Toute d’intériorité, son regard douloureux comme une plaie vive, Anne Dorval bouleverse. Après avoir embauché Thuy comme guide pour un périple de quelques jours dans la baie d’Halong et dans les rizières, Isabelle tait les motifs véritables de sa venue au Vietnam à celle avec qui elle commence à se lier d’amitié. D’ailleurs, elle réprime plus qu’elle n’exprime, Isabelle, du moins en mots, Anne Dorval n’ayant souvent pas besoin de ceux-ci pour dire en faisant ressentir.

« Dès que Jean-Philippe m’a parlé du projet, ça m’a intéressée : le sujet, le fait que ça parle de femmes, de mères… J’ai tellement de femmes autour de moi qui ont adopté, au Vietnam, en Chine, autre part, et j’ai toujours senti une sorte de crainte de mal faire les choses : “On m’a confié un enfant : est-ce que je vais être capable de faire ma job comme du monde ?”». C’est un sentiment trouble, et j’ai puisé là-dedans. Il y a en outre cette espèce de grande réconciliation, avec en arrière-plan ce pays si beau qui a été éprouvé par le colonialisme, déchiré par la guerre : le film n’est jamais esthétisant, mais il est traversé par des images d’éternité… Et puis, je reviens au personnage : un rôle de femme comme ça, d’une mère qui a perdu son enfant, c’est en soi extrêmement riche sur le plan dramatique. »

Riche mais exigeant du fait, comme on l’évoquait, qu’Isabelle observe davantage qu’elle ne parle. Il y a longtemps que le talent immense de l’Anne Dorval n’est plus à prouver; il n’empêche, sa maîtrise du silence comme instrument de jeu force l’admiration.

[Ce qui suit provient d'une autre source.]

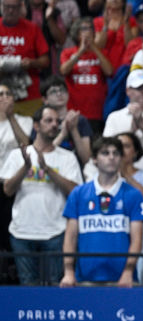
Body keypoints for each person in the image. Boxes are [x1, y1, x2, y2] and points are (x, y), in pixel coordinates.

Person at [1, 105, 83, 284]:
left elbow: (75, 193)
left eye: (57, 121)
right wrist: (25, 167)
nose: (54, 125)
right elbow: (8, 190)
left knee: (55, 284)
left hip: (56, 232)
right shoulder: (18, 155)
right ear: (36, 126)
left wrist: (48, 170)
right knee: (27, 284)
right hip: (22, 232)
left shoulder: (67, 157)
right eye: (49, 121)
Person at [60, 137, 143, 287]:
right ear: (94, 159)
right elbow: (70, 237)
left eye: (116, 153)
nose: (111, 158)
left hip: (123, 280)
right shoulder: (79, 193)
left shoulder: (133, 195)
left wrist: (128, 272)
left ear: (121, 158)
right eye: (105, 153)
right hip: (86, 278)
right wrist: (68, 272)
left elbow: (137, 240)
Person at [59, 17, 113, 133]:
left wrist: (94, 48)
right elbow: (64, 70)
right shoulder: (68, 53)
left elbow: (109, 71)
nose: (88, 31)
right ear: (76, 33)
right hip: (74, 111)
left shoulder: (102, 53)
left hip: (97, 111)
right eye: (84, 29)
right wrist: (81, 51)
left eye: (90, 29)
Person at [0, 0, 49, 115]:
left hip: (29, 94)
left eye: (14, 7)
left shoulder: (32, 28)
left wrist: (31, 63)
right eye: (7, 6)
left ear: (21, 6)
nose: (10, 10)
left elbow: (45, 60)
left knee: (30, 132)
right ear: (1, 6)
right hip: (2, 94)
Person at [38, 75, 92, 167]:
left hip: (75, 169)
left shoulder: (80, 120)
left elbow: (86, 160)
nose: (59, 94)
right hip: (48, 168)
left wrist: (74, 129)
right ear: (45, 99)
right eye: (53, 91)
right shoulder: (41, 120)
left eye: (62, 90)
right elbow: (40, 156)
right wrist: (63, 134)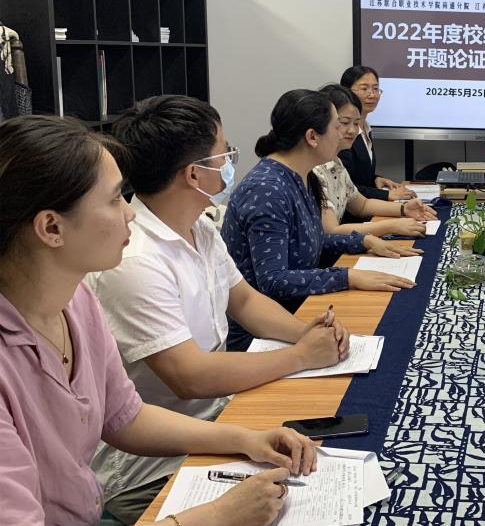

« Parfois, pendant le tournage, on s’aperçoit que l’information passe toute seule, soit par l’action, soit par nous, les interprètes, par nos corps, relève-t-elle à ce propos. Jean-Philippe était complètement à l’aise avec ça. Il a été tellement compréhensif et généreux : il m’a fait confiance. Car je savais où je voulais amener le personnage. Isabelle est une femme qui s’est retranchée en elle-même. Elle a subi une épreuve — un choc — qui l’a brisée. Elle n’arrive pas à émerger de son deuil, et c’est aussi ce qui l’a poussée à venir au Vietnam. La mort d’un enfant… on ne peut se remettre complètement de ça, je pense. »

De conclure Anne Dorval : « La rencontre de ces deux femmes, de ces deux mères, l’une qui ne pouvait concevoir et l’autre à qui on a enlevé son bébé, aurait pu se solder par une histoire lourde. Mais non : le dénouement amène quelque chose de profondément lumineux. »

Des paroles qu’on médite, et avec lesquelles on ne saurait être plus d’accord. Quelque chose de profondément lumineux, oui.

14 jours 12 nuits prend l’affiche le 6 mars.